More info about RSX from NVIDIA

Jawed said:
Sorry the onus of proof is on you. I've given you an example of a game where the increased capability of the G70 pipeline makes no difference. Now explain why it and others like it are showing no improvement beyond clock/pipeline-count.
And I've already shown you four benchmarks, two of which where the performance in games is higher than that given by the fillrate alone. Given that memory bandwidth only increased by a paltry amount, this really shows me that the confluence of changes that occured between the NV40 and the G70 really add up to a design that is more efficient.

These game benchmarks won't say what changes in the G70 allow it to be more efficient, just that it is. And if you only care about game benchmarks, don't bother to attempt to comment on which architecture changes made (or didn't make) the difference you're talking about.
 
I'm not disputing that G70 is more efficient in certain areas. In game tests both HDR and AF seem considerably better. You don't need synthetic tests to see this.

Jawed
 
Acert93 said:
Jawed said:
What's the use of fancy technology when games don't get faster because of it? We don't play synthetic benchmarks.

While I would not defend every "fancy technology" as delivering better games... it would seem that if it did accelerate performance in a benchmark that it theoretically could help *future* games designed around the added performance in certain areas.

What if it turns out that a feature is only active 1% of the time?...

NV40's dual-issue capability trips up badly because it's limited to four 32-bit register reads per clock - a principle reason why FP16 code is still favoured whenever possible. It's not difficult to generate such code (i.e. dual-issued MUL and MAD).

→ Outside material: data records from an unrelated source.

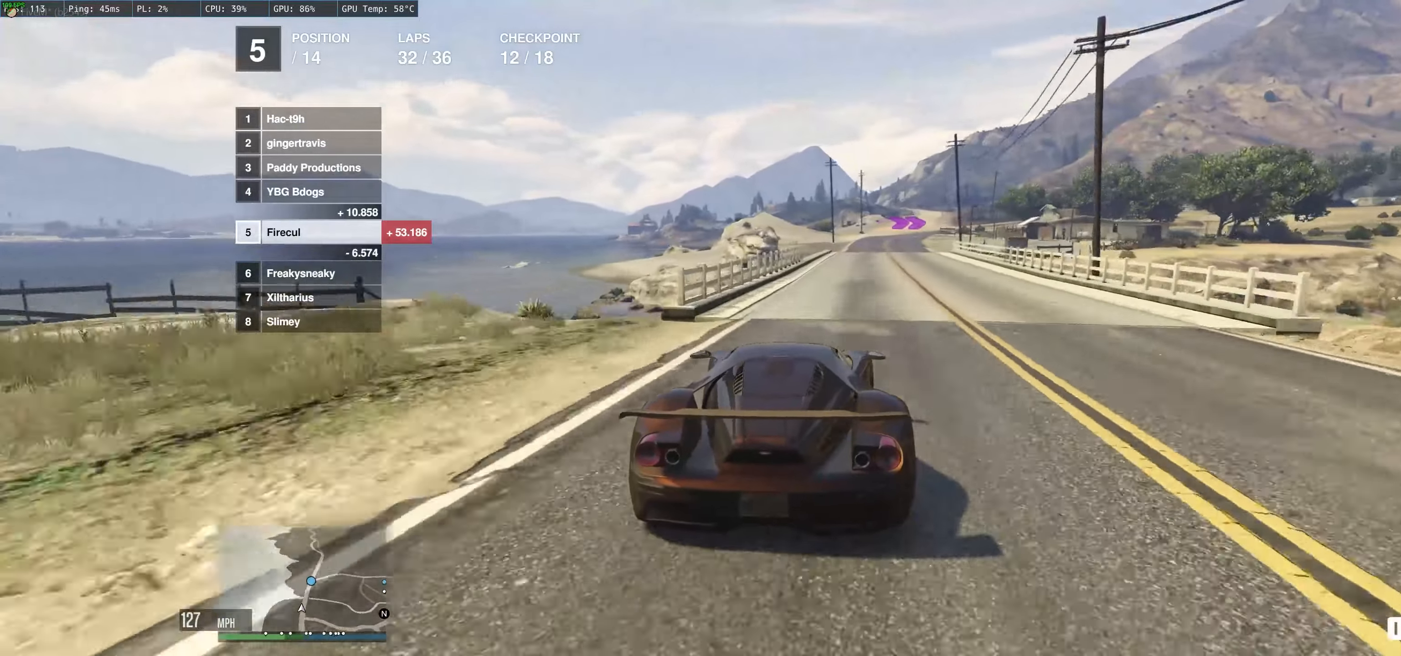
{"buttons": ["R2"], "left_stick": "up-right", "right_stick": "center", "events": [[300, "left_stick", "up-left"], [500, "left_stick", "up-right"]]}
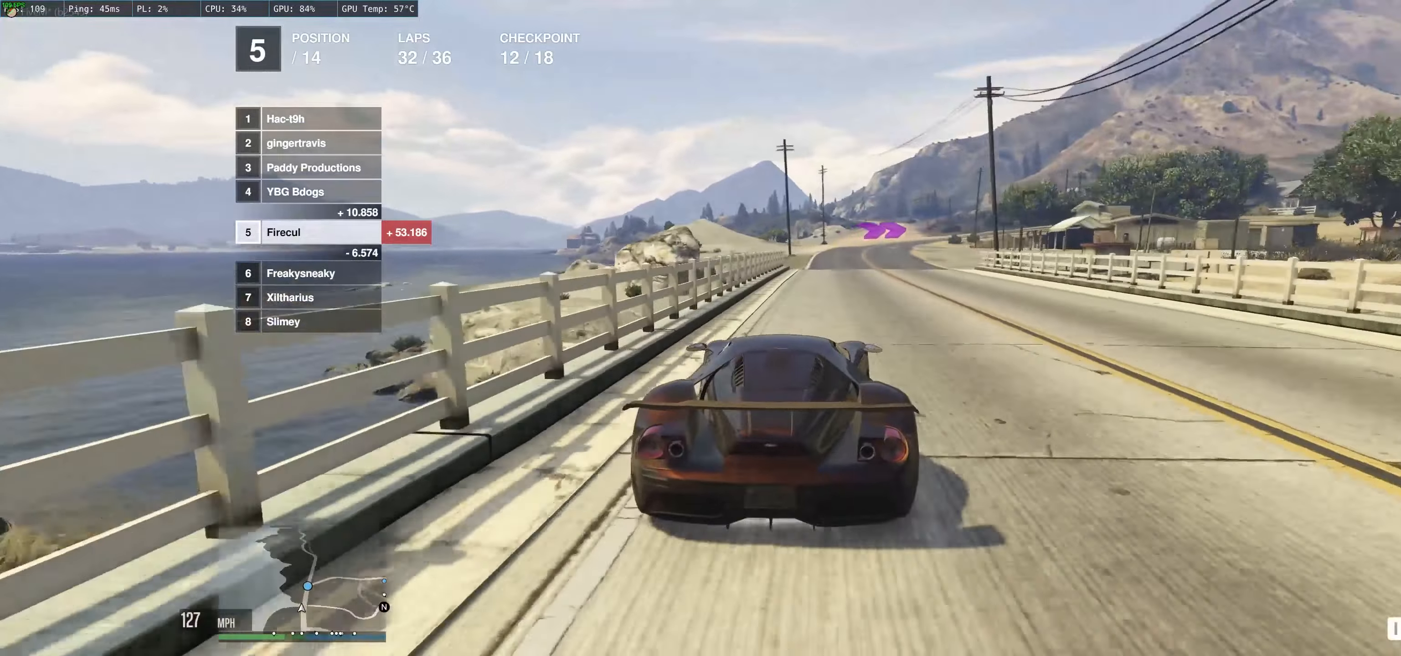
{"buttons": ["R2"], "left_stick": "center", "right_stick": "center", "events": [[133, "left_stick", "up-left"], [283, "left_stick", "right"], [433, "left_stick", "center"]]}
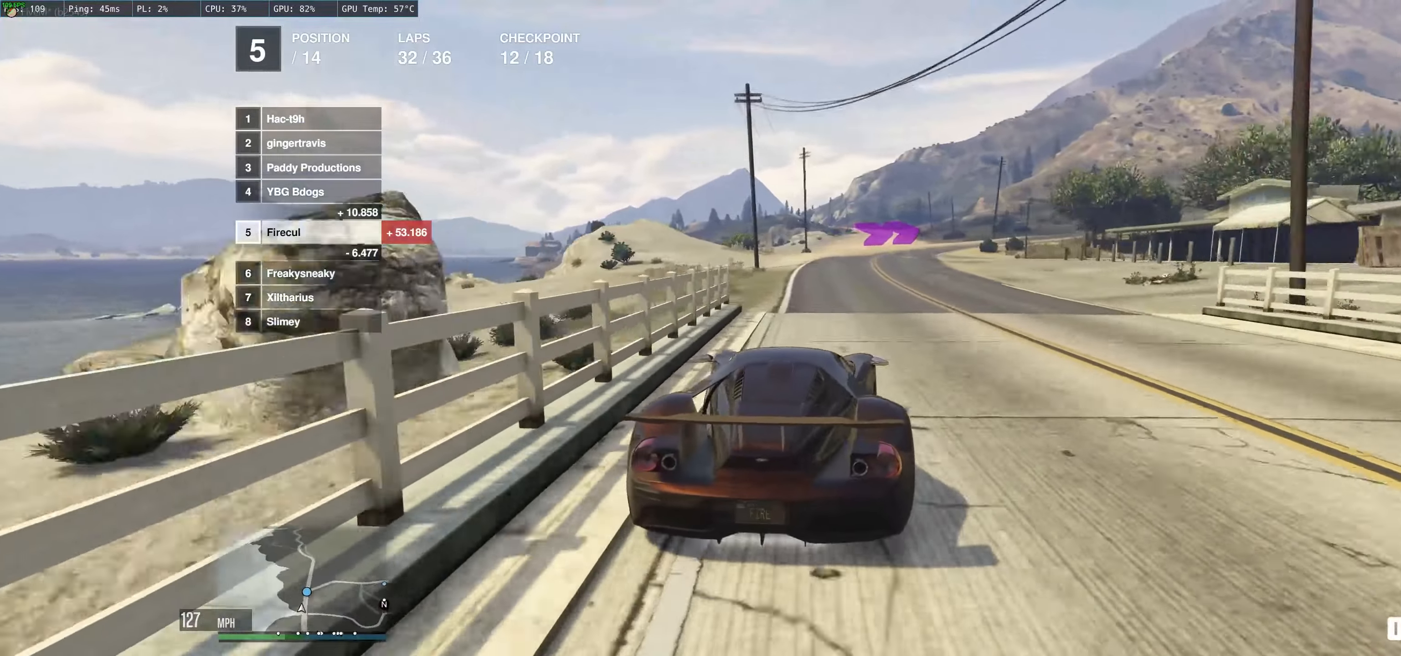
{"buttons": ["R2"], "left_stick": "up-right", "right_stick": "center", "events": [[67, "left_stick", "up-right"], [283, "left_stick", "up-left"], [333, "left_stick", "up-right"]]}
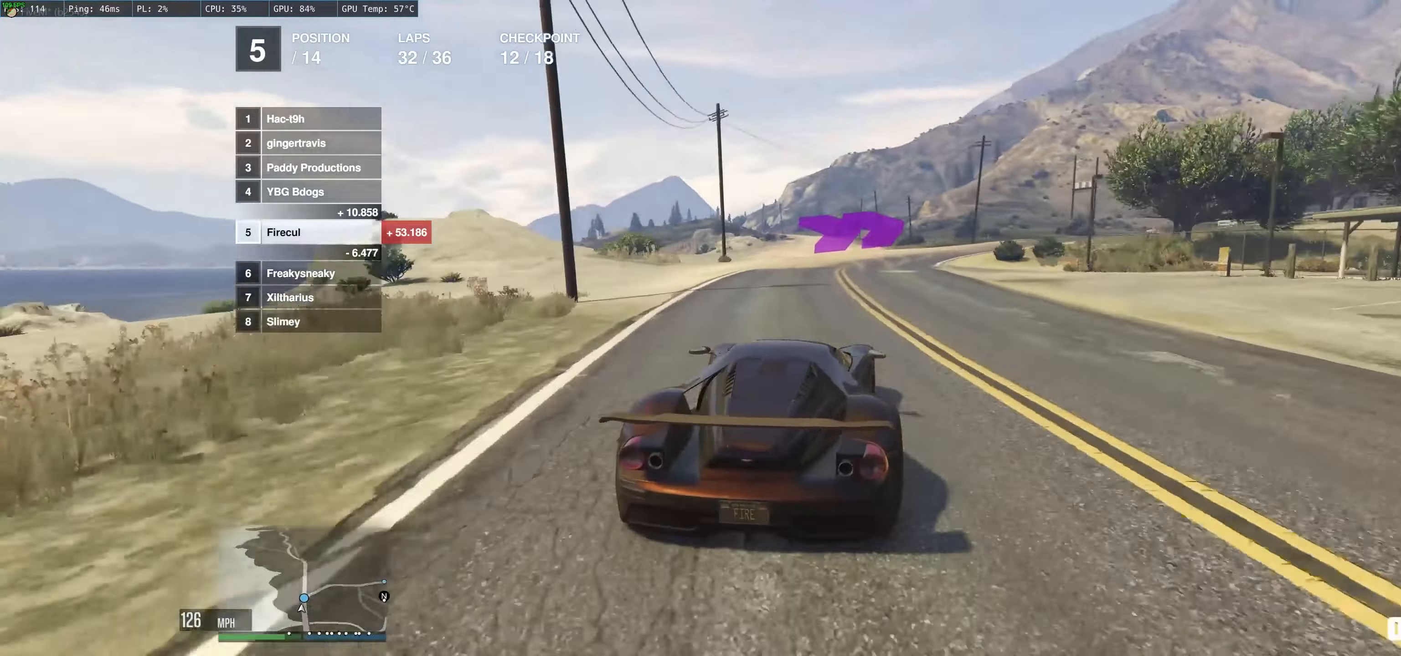
{"buttons": ["R2"], "left_stick": "right", "right_stick": "center", "events": [[133, "left_stick", "right"]]}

G70 prolly doesn't suffer this limitation, indeed with the ability to perform MAD and MAD (which is as much as six 32-bit register reads) it would be nuts if NVidia kept G70 constrained this way.

Obviously games are designed to the strengths of the target HW. So I guess the real question is: Is this extra performance something that can/will be utilized?

Well we're going to have to wait and see. In theory it'll take NVidia another 6 months just to write a compiler that can cope with G70's revised fragment pipeline architecture :LOL:

In the meantime, it seems to me that the fragment pipeline changes are so minor it's not worth shouting from the rooftops about it. The HDR and AF improvements plus the AA options are where the meat is at. The lack of MSAA with HDR is lame beyond belief though.

My observation is that GPU IHVs have gotten better about recognizing bottlenecks in the system and introducing new features and performance increases in the areas that matter the most. There are always exceptions (a recent example would be is FP16 seems very underpowered on NV40) but it does seem IHVs are more realistic and wise about where they invest in their transistor budget.

It seems to me that NVidia is doing something analogous to what Intel did with the Pentium 4 pipeline - making it longer and longer and creating ever more complex scenarios for the compiler and scheduler (to try) to target. When you write a piece of software that perfectly matches the architecture, you get fabulous results - e.g. video encoding on P4 systems. When you try to run a variety of applications, the simpler pipeline (i.e. Athlon) runs rings around the complex pipeline.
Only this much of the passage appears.